**Task instructions:** Select every line in the entries below that contains the word "right", treating uppercase and lowercase letters as different.

"""

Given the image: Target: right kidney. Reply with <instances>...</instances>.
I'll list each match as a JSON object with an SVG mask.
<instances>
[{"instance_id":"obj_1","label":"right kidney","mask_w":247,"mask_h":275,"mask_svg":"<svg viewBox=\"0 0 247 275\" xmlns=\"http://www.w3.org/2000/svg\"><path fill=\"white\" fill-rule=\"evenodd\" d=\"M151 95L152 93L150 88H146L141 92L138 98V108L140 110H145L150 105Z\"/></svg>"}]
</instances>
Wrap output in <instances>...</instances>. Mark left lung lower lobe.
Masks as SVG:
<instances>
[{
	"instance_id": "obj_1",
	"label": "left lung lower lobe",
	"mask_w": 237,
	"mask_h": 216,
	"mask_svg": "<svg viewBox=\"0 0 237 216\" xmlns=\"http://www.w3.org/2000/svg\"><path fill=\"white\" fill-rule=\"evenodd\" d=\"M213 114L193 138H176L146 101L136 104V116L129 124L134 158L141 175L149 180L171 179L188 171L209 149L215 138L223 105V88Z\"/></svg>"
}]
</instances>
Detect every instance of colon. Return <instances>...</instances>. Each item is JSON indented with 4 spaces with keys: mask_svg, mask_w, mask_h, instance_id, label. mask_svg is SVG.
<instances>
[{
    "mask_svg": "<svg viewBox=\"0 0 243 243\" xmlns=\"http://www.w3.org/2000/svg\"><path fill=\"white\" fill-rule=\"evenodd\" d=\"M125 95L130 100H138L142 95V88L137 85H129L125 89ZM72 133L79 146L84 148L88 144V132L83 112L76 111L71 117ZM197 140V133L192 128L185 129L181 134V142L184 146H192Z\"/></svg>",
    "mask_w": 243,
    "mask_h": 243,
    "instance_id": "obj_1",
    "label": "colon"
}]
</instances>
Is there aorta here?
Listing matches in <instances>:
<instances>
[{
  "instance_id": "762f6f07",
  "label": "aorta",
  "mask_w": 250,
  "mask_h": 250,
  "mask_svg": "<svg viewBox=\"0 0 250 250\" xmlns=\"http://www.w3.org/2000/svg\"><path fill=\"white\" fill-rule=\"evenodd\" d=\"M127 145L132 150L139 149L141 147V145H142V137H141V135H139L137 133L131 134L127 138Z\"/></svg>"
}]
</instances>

"""

**Response below:**
Given the image: Target: right kidney. Reply with <instances>...</instances>.
[{"instance_id":"obj_1","label":"right kidney","mask_w":247,"mask_h":275,"mask_svg":"<svg viewBox=\"0 0 247 275\" xmlns=\"http://www.w3.org/2000/svg\"><path fill=\"white\" fill-rule=\"evenodd\" d=\"M151 95L152 93L150 88H146L141 92L138 98V108L140 110H145L150 105Z\"/></svg>"}]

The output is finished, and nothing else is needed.